Reproduce the records from the first line through the line that contains "в 15 минутах", substituting "Procedi" for every occurrence of "Conferma" and leaving all else unchanged.

RECORDS PROVIDED:
-- -- --

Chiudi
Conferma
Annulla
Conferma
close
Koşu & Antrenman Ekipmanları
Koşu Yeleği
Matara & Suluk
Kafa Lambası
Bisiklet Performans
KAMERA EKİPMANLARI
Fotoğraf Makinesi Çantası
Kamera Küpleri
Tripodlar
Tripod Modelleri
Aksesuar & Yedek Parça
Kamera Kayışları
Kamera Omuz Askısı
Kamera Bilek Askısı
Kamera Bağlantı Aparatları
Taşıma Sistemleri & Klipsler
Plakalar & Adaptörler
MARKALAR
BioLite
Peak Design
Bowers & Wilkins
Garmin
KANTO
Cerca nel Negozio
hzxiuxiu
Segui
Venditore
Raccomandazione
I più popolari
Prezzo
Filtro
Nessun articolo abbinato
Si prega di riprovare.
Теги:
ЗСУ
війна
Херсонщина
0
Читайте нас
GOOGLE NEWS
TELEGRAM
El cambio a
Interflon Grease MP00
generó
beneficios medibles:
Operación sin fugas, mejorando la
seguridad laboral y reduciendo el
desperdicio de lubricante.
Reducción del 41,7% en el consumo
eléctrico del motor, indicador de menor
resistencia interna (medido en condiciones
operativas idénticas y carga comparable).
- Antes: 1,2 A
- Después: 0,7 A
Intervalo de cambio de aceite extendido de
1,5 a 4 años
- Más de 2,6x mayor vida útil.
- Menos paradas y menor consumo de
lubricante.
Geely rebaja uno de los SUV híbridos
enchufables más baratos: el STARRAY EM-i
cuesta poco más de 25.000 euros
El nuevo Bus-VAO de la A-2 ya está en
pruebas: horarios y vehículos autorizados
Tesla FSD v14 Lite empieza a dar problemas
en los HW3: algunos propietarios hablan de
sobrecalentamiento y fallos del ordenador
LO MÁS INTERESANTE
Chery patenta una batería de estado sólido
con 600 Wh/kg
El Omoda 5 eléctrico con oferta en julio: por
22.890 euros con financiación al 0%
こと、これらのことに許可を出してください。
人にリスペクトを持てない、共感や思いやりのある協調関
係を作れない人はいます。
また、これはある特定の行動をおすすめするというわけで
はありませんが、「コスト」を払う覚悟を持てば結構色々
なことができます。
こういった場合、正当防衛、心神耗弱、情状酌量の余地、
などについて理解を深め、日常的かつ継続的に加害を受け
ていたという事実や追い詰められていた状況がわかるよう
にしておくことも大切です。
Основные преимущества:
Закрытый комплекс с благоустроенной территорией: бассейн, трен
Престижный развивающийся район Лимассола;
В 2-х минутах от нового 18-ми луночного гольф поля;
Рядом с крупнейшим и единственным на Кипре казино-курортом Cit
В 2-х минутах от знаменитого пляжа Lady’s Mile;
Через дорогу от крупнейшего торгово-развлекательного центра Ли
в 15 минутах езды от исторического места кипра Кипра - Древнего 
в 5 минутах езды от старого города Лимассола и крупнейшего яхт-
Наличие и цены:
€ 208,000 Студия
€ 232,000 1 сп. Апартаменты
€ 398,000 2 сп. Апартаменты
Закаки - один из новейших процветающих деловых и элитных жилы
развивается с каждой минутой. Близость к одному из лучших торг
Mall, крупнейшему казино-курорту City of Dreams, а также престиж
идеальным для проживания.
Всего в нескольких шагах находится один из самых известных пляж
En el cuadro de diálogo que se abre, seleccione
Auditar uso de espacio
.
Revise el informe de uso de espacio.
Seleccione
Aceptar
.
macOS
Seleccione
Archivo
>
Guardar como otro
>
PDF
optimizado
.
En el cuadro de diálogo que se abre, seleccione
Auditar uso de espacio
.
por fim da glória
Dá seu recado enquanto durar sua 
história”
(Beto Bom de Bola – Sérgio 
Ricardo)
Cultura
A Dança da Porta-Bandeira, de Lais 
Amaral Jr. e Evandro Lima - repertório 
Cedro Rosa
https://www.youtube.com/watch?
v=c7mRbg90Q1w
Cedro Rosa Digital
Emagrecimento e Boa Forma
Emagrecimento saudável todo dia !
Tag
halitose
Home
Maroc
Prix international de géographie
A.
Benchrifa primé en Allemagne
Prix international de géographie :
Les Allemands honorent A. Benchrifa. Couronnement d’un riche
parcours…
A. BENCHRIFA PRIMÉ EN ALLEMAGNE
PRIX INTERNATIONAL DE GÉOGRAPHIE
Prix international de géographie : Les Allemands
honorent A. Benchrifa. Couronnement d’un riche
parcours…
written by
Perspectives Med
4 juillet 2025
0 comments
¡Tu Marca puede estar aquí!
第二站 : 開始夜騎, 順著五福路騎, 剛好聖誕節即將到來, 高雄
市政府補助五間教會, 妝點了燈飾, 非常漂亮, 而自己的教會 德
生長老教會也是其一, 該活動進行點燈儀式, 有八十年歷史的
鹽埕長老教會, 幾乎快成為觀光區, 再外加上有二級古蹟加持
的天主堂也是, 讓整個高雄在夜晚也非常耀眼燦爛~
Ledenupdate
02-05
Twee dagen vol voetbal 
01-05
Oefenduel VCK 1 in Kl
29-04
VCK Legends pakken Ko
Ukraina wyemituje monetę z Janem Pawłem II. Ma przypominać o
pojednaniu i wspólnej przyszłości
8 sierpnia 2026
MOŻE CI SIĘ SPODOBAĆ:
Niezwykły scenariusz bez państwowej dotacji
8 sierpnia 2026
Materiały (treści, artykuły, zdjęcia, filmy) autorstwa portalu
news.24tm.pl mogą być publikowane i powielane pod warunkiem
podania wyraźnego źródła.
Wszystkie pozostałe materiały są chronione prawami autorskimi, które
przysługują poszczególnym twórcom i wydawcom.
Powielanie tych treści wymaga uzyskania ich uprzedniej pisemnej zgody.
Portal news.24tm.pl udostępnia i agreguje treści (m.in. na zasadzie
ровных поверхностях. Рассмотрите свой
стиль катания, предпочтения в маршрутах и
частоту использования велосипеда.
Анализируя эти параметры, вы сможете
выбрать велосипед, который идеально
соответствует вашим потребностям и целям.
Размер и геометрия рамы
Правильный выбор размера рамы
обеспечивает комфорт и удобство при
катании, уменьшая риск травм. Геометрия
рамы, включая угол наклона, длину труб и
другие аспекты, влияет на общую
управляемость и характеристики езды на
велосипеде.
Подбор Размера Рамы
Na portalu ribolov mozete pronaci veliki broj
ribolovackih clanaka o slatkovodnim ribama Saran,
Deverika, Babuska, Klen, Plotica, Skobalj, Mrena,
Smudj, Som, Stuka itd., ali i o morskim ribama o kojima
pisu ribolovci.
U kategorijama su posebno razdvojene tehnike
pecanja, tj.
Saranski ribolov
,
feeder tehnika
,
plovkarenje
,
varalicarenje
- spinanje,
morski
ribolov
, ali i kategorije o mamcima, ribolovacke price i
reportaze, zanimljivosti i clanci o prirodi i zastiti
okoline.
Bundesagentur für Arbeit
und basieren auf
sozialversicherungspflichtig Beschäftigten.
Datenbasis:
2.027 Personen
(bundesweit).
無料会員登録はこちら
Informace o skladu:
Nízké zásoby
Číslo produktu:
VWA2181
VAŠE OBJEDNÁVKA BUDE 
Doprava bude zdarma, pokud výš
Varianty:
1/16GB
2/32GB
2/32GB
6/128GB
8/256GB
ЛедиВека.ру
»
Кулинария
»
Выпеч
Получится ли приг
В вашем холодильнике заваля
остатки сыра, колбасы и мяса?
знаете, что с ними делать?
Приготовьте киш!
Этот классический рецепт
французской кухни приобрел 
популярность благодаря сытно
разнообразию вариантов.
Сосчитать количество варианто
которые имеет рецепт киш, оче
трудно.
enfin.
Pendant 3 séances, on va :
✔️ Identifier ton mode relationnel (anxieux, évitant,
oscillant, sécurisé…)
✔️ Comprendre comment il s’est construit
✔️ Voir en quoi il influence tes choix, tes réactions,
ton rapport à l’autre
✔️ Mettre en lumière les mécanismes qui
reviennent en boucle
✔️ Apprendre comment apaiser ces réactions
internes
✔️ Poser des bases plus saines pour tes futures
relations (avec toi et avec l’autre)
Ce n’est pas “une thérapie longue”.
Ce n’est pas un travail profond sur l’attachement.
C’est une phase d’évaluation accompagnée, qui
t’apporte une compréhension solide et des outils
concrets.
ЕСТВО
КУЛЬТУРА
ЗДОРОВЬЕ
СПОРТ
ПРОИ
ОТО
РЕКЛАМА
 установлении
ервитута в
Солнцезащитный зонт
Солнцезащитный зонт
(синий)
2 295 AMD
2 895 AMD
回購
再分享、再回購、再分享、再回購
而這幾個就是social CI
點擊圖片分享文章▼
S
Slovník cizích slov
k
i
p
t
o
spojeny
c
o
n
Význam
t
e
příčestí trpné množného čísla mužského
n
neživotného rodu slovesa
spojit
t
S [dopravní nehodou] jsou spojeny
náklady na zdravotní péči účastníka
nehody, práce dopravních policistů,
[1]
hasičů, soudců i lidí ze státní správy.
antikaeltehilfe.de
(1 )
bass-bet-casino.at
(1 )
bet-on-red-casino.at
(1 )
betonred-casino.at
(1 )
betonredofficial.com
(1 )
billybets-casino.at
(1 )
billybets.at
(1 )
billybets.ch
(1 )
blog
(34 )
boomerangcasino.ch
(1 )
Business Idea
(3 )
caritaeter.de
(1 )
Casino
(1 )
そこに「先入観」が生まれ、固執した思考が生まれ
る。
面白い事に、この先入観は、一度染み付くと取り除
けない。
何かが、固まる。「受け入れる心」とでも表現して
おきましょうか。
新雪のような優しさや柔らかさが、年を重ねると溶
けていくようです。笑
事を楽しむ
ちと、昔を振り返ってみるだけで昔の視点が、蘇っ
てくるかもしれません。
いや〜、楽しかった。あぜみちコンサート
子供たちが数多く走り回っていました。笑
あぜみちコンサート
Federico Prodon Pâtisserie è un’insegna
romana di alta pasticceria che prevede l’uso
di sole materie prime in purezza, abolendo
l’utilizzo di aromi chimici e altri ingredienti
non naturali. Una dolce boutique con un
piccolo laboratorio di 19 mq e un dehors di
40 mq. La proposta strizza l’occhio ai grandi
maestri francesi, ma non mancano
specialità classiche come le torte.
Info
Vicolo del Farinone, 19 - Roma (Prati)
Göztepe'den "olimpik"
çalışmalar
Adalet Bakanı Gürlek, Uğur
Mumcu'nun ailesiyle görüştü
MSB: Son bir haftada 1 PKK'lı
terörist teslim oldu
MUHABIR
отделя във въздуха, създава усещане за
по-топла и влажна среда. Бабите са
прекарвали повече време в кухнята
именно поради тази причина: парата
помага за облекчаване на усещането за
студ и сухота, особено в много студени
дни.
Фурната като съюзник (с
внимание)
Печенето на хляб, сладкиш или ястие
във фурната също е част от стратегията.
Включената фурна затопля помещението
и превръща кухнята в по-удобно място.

-- -- --

REPLY:
Chiudi
Procedi
Annulla
Procedi
close
Koşu & Antrenman Ekipmanları
Koşu Yeleği
Matara & Suluk
Kafa Lambası
Bisiklet Performans
KAMERA EKİPMANLARI
Fotoğraf Makinesi Çantası
Kamera Küpleri
Tripodlar
Tripod Modelleri
Aksesuar & Yedek Parça
Kamera Kayışları
Kamera Omuz Askısı
Kamera Bilek Askısı
Kamera Bağlantı Aparatları
Taşıma Sistemleri & Klipsler
Plakalar & Adaptörler
MARKALAR
BioLite
Peak Design
Bowers & Wilkins
Garmin
KANTO
Cerca nel Negozio
hzxiuxiu
Segui
Venditore
Raccomandazione
I più popolari
Prezzo
Filtro
Nessun articolo abbinato
Si prega di riprovare.
Теги:
ЗСУ
війна
Херсонщина
0
Читайте нас
GOOGLE NEWS
TELEGRAM
El cambio a
Interflon Grease MP00
generó
beneficios medibles:
Operación sin fugas, mejorando la
seguridad laboral y reduciendo el
desperdicio de lubricante.
Reducción del 41,7% en el consumo
eléctrico del motor, indicador de menor
resistencia interna (medido en condiciones
operativas idénticas y carga comparable).
- Antes: 1,2 A
- Después: 0,7 A
Intervalo de cambio de aceite extendido de
1,5 a 4 años
- Más de 2,6x mayor vida útil.
- Menos paradas y menor consumo de
lubricante.
Geely rebaja uno de los SUV híbridos
enchufables más baratos: el STARRAY EM-i
cuesta poco más de 25.000 euros
El nuevo Bus-VAO de la A-2 ya está en
pruebas: horarios y vehículos autorizados
Tesla FSD v14 Lite empieza a dar problemas
en los HW3: algunos propietarios hablan de
sobrecalentamiento y fallos del ordenador
LO MÁS INTERESANTE
Chery patenta una batería de estado sólido
con 600 Wh/kg
El Omoda 5 eléctrico con oferta en julio: por
22.890 euros con financiación al 0%
こと、これらのことに許可を出してください。
人にリスペクトを持てない、共感や思いやりのある協調関
係を作れない人はいます。
また、これはある特定の行動をおすすめするというわけで
はありませんが、「コスト」を払う覚悟を持てば結構色々
なことができます。
こういった場合、正当防衛、心神耗弱、情状酌量の余地、
などについて理解を深め、日常的かつ継続的に加害を受け
ていたという事実や追い詰められていた状況がわかるよう
にしておくことも大切です。
Основные преимущества:
Закрытый комплекс с благоустроенной территорией: бассейн, трен
Престижный развивающийся район Лимассола;
В 2-х минутах от нового 18-ми луночного гольф поля;
Рядом с крупнейшим и единственным на Кипре казино-курортом Cit
В 2-х минутах от знаменитого пляжа Lady’s Mile;
Через дорогу от крупнейшего торгово-развлекательного центра Ли
в 15 минутах езды от исторического места кипра Кипра - Древнего 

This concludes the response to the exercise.